The boys' bogwera program, led by the chief's son, took place in an isolated area. They were circumcised and taught the clan's laws, customs, and history. At the end of the initiation, the boys were organized into a mophato (regiment) and given a name. These regiments were expected to be ready at all times to carry out the tasks assigned to them, which included hunting, raiding cattle, clearing land, and entertaining. The girls' bojale program is shorter and less arduous. By the end, the girls formed a regiment similar to the boys, through their expectations differed.

Similar regiments still exist as of 1940, but initiations are no longer common. Admission to these schools is at the discretion of the current chief, who judges boys and girls based on whether they would have qualified for membership in the regiment before initiations went out of practice. Men and women who underwent initiation as children were observed to receive more respect than those who did not.

== Culture ==
=== Art and architecture ===
Pottery discovered in southeast Botswana between the years 500 and 600 has been attributed to the Rolong and Bakgalagadi. Many pottery pieces feature a herringbone pattern around the neck and thick rims.

In the 1880s, Conder observed that Rolong huts were significantly better in quality than Batlaping huts. The former's huts were made up of strong mudwalls and sun-dried bricks covered in red mortar.

=== Language ===
The Serolong dialect is spoken by the four Rolong clan divisions: the Tshidi, the Seleka, the Rapulana, and the Ratlou.

=== Religion ===
Many of the Rolong's religious practices were diminished by evangelical missionaries. Clan chiefs in Botswana did not embrace the emergence of Christianity because the shift in values and beliefs started to cause conflict in political discussions. Some of these chiefs' concerns about the abrupt changes were alleviated temporarily by an increase in churches founded by their people, who were dissatisfied with the fact that they were not permitted to hold high-ranking positions in missionary-run churches. However, these churches were rarely attended because most people preferred those run by the London Missionary Society.

=== Marriage ===
Marriage is very important in Rolong society, as it involves both the individuals' families and the rest of the clan. Men and women who do not marry in their lifetime are referred to as lefetwa ("one who has been passed by") and are not considered "fully grown up" or to have a "physical, mental, or moral defect".

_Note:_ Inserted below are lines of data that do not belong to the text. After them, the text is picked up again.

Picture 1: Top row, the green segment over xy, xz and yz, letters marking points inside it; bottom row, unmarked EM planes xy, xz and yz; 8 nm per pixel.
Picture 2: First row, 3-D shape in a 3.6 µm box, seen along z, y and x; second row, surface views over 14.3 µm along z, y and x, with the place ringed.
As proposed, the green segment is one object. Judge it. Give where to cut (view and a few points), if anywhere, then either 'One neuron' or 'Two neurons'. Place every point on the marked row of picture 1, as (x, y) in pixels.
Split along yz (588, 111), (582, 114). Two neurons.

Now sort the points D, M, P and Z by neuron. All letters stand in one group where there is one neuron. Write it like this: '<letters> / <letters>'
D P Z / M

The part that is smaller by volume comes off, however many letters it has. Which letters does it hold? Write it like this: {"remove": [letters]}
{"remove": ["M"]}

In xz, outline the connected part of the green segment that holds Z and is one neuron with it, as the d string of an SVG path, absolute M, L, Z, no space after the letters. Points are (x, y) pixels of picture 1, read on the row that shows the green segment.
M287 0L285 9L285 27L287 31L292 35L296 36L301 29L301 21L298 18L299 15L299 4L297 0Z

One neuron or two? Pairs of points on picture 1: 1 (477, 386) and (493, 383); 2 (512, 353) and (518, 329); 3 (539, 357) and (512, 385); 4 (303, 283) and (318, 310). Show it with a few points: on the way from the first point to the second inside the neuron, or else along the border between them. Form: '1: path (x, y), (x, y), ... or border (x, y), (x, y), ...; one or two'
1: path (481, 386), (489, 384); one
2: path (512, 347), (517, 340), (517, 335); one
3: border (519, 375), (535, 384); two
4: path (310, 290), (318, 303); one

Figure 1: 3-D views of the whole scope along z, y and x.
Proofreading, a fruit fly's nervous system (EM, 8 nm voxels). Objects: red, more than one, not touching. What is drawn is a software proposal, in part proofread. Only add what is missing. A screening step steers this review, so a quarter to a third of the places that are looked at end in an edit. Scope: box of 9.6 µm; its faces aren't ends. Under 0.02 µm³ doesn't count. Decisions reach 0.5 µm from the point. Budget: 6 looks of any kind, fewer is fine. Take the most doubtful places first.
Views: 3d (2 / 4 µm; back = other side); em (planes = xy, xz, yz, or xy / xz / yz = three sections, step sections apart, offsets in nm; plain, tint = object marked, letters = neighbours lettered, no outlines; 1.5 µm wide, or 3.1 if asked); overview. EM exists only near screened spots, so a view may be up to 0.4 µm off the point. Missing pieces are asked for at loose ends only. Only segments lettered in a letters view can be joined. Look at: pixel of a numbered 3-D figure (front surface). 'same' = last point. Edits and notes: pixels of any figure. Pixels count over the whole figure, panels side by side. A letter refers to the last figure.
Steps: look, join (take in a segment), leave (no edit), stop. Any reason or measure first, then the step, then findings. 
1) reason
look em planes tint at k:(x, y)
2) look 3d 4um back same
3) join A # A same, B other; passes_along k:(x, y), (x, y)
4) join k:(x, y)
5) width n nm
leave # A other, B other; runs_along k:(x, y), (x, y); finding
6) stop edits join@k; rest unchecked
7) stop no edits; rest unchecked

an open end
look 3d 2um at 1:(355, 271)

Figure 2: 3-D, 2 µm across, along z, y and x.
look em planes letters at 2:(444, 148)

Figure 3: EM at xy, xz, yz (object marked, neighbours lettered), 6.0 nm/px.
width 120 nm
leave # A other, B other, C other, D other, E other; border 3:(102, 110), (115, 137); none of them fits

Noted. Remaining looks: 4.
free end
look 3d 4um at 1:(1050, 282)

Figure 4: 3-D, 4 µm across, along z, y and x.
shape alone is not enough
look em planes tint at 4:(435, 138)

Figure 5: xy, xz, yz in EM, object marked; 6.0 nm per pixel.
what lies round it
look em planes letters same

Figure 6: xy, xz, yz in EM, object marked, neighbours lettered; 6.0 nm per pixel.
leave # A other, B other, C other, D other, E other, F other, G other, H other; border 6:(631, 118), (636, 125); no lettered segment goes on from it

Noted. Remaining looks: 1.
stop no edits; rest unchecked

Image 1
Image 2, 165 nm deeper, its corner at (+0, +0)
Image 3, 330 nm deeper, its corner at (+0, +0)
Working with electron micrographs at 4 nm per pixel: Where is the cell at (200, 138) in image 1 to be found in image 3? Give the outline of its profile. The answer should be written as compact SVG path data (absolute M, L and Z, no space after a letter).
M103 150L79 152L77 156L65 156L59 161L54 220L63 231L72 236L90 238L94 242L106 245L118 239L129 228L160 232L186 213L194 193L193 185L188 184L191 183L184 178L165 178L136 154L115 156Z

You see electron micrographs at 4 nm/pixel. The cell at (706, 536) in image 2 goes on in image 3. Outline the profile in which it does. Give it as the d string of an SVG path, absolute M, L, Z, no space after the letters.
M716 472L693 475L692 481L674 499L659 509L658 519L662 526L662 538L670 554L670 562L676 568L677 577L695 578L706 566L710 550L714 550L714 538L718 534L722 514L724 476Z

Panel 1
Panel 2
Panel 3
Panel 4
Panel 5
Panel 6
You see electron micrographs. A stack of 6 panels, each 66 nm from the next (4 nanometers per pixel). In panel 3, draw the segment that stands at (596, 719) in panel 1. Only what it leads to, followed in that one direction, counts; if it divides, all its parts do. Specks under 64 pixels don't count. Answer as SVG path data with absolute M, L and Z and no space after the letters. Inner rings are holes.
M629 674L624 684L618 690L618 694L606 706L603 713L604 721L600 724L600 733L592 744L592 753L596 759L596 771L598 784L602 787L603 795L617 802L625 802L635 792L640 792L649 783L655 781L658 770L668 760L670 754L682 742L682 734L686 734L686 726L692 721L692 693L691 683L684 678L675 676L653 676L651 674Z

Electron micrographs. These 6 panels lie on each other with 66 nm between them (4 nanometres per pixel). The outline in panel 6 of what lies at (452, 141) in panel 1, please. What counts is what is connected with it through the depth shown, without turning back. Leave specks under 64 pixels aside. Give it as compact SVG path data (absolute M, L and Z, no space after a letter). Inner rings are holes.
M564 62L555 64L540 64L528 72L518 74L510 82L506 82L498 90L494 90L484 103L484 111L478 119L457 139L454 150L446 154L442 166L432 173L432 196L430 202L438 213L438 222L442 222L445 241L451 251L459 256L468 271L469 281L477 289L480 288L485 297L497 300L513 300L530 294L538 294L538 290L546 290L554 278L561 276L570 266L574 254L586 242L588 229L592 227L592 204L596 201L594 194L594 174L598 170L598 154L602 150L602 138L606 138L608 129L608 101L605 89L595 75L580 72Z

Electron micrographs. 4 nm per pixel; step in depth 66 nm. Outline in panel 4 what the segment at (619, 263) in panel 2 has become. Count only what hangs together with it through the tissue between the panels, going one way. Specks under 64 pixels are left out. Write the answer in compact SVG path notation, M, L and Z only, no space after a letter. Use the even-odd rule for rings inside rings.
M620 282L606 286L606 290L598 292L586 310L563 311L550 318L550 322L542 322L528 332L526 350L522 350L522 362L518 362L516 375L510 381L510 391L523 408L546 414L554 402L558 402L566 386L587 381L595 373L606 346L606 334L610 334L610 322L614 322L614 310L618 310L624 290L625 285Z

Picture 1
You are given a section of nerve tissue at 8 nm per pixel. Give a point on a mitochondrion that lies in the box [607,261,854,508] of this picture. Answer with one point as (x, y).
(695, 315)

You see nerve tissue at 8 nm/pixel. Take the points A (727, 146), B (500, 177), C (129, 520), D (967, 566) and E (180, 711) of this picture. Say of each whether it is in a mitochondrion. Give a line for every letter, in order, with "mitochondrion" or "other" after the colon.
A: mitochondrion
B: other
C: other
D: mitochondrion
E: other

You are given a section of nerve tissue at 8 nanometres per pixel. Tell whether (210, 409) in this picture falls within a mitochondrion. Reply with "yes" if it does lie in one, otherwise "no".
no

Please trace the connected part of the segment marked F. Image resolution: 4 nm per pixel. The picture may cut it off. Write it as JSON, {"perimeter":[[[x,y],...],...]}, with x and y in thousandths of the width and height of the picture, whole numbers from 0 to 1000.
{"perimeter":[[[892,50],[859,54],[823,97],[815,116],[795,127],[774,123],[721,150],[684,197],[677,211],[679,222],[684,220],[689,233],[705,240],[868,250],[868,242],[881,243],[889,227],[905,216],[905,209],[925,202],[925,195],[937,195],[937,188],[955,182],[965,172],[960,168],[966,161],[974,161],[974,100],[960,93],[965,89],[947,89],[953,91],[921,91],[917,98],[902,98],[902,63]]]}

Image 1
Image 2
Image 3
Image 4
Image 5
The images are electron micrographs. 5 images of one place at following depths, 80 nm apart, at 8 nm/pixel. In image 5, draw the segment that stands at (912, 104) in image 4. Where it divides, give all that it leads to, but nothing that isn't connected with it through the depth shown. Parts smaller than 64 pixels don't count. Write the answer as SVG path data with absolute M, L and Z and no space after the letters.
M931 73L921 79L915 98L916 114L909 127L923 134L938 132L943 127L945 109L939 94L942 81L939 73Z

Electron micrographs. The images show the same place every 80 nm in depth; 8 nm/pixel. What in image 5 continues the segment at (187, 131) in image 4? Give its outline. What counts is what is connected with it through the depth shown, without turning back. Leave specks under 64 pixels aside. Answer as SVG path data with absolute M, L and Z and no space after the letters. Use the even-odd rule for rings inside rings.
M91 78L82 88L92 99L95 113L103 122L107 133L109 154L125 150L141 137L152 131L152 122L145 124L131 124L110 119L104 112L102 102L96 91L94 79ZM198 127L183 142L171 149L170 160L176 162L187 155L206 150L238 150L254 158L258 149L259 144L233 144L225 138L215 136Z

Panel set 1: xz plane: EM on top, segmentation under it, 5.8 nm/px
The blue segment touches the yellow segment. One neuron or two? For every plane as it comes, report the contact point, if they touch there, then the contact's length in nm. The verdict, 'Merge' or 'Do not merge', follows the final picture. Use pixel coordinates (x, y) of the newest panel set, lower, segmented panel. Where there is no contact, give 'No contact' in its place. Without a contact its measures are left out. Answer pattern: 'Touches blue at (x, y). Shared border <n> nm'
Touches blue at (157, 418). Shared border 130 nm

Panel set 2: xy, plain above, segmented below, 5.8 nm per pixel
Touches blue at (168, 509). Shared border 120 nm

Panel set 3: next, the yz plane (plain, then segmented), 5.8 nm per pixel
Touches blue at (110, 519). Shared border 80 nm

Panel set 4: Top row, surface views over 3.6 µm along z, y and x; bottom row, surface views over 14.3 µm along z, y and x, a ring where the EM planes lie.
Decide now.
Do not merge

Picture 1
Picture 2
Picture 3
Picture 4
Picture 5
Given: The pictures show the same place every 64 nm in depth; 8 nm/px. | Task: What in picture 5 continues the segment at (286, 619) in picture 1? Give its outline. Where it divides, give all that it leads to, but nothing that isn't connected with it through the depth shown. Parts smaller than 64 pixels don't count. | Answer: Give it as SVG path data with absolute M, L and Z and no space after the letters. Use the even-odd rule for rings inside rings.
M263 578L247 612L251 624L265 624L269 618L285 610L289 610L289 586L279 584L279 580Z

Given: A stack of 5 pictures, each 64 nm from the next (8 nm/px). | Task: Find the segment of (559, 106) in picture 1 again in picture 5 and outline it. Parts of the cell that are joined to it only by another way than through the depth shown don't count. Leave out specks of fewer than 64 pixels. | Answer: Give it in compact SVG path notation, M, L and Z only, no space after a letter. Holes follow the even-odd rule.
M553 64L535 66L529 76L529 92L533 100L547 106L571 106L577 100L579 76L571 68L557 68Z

==== Types of marriages ====
It is not rare for a man to marry one of his father's widows, as the heir—the first son—is the protector of his father's widows, which can lead to the formation of a close bond. This relationship is explained by the phrase: "Mosimane, nyala mmago, o itsalêlê bo-monnawo." ("Son, marry your mother and beget yourself younger brothers and sisters."). This implies that any children born out of this marriage would be regarded as the son's deceased father's children.

The Rolong do not practice child marriage. Although infants and unborn children can be betrothed, anyone who does not complete puberty for whatever reason is considered "incompetent" to marry.

==== Bogadi ====
Bogadi, also known as dowry, is a mandatory payment of cattle expected by the woman's family to be made at some point in a man's life, and is required for marriage validation. While the couple is permitted to have a wedding and marry each other on paper before the bogadi is issued, this does not indicate the validity of the marriage, as perceived by the involved families. If a marriage is annulled, the bogadi will not be returned, according to the saying, "Bogadi ga bo boe." ("Bogadi does not return.").